Lawmakers are concerned in part that Facebook’s massive and global reach could make Libra a gateway for many new people into the larger crypto sector. That could potentially have negative effects on traditional financial systems — but it could also be good for the growth of the larger crypto industry. For example, if a person receives Libra from a friend on Facebook, they could trade it on an exchange for bitcoin or another digital currency.
Meanwhile, others working in the crypto industry in the United States also welcome the fact that Libra is pushing lawmakers to clarify legal guidelines.
The cryptocurrency sector has grown to become a multibillion-dollar market over the past decade. Other countries like Switzerland, where Libra’s governing body will be headquartered, have laid out clear regulations for how digital currency companies and users must operate. But in the United States, crypto companies must try to comply with a smattering of state and federal regulations. That makes operating a crypto company expensive and difficult, because it can require paying a legal team to spend months ensuring the company is compliant with unclear regulator guidelines.
“The market has been asking US regulators to give us certainly on regulations for at least three years, if not five years,” said Dave Hodgson, director of blockchain investment firm NEM Ventures. “It will be a positive thing no matter how regulation falls, because we’ll get some clarity.”
But some in the crypto industry fear that new regulations could go too far.
The first hurdle for policymakers is simply understanding the differences between various cryptocurrencies, said Jerry Brito, executive director of the think tank Coin Center.
“The danger is that regulators, legislators and policymakers will be confused. They might paint Libra and bitcoin with a broad brush,” Brito said. He added that lawmakers will probably be able to more tightly control Libra, which was started by Facebook and will be run by a designated organization — while bitcoin is powered by computers around the world and has no central authority.
Some worry that cryptocurrencies will get classified as a security, something lawmakers suggested doing with Libra during two Congressional hearings earlier this month, which would require them to make SEC disclosures that some feel are unwarranted or would even be impossible to implement.
“With bitcoin, nobody owns it, nobody runs it,” said Brito. “There’s nobody who could credibly be the one to make those disclosures about bitcoin.”
After lawmakers raised concerns at the hearings about Libra being used for money laundering or to finance terrorism, Blockchain Association’s Smith said she’s also worried they could create new regulations around those issues. Many US crypto companies already comply with the same anti-money laundering and “know your customer” rules as banks do, and new policies in this area could mean entirely changing the way their businesses are run.
“People have built their entire compliance networks within the existing system,” Smith said. “If they were to upend that system, everyone would have to rebuild from scratch.”

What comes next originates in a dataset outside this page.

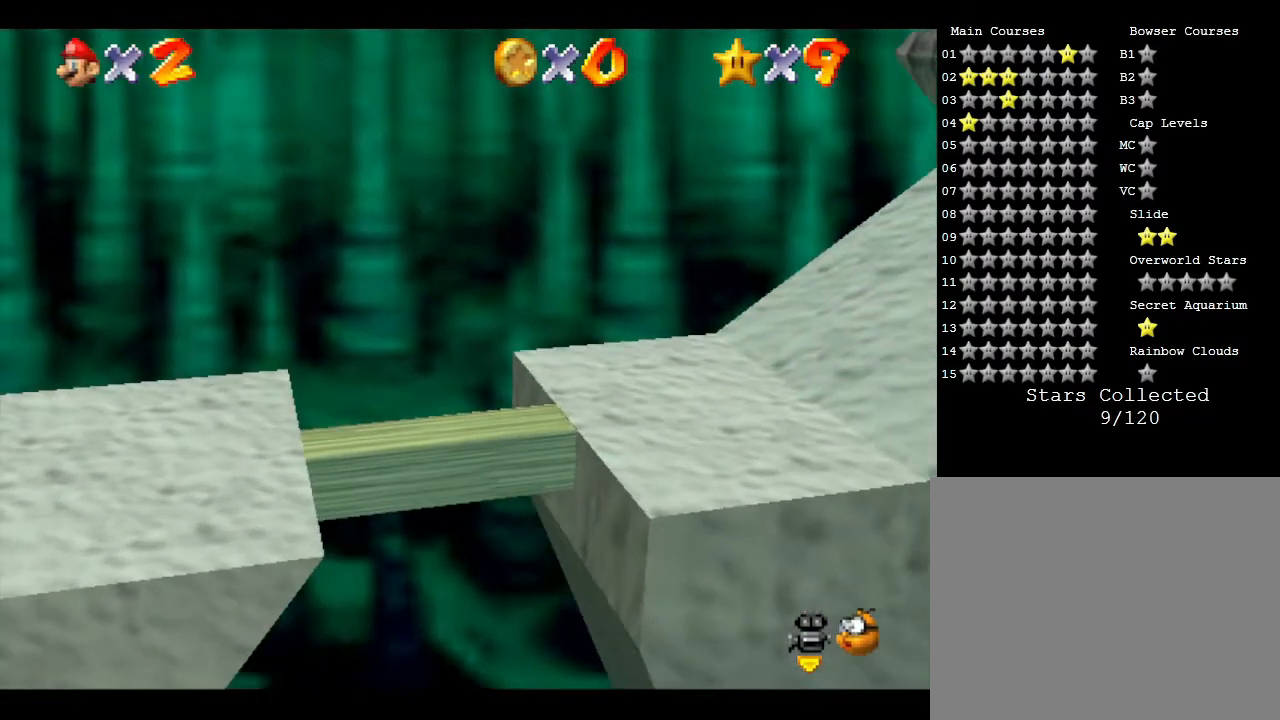
{"buttons": [], "left_stick": "center", "events": []}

The worst-case scenario, she said, would be an effort by lawmakers to ban digital currencies altogether. But others, like Hodgson of NEM Ventures, think that’s unlikely as it would only put America at a disadvantage while the crypto industry grows.
“Realistically, the exchanges would just move offshore,” Hodgson said. “The US is big, but it’s not the only part of the crypto industry.”
On Tuesday the Senate Banking Committee is set to hold a hearing examining regulatory frameworks for digital currencies, a follow-on from an earlier hearing on Libra. How it goes could offer further indications of how lawmakers plan to treat Libra, and it could signal whether potential regulatory changes will help or hurt the crypto industry.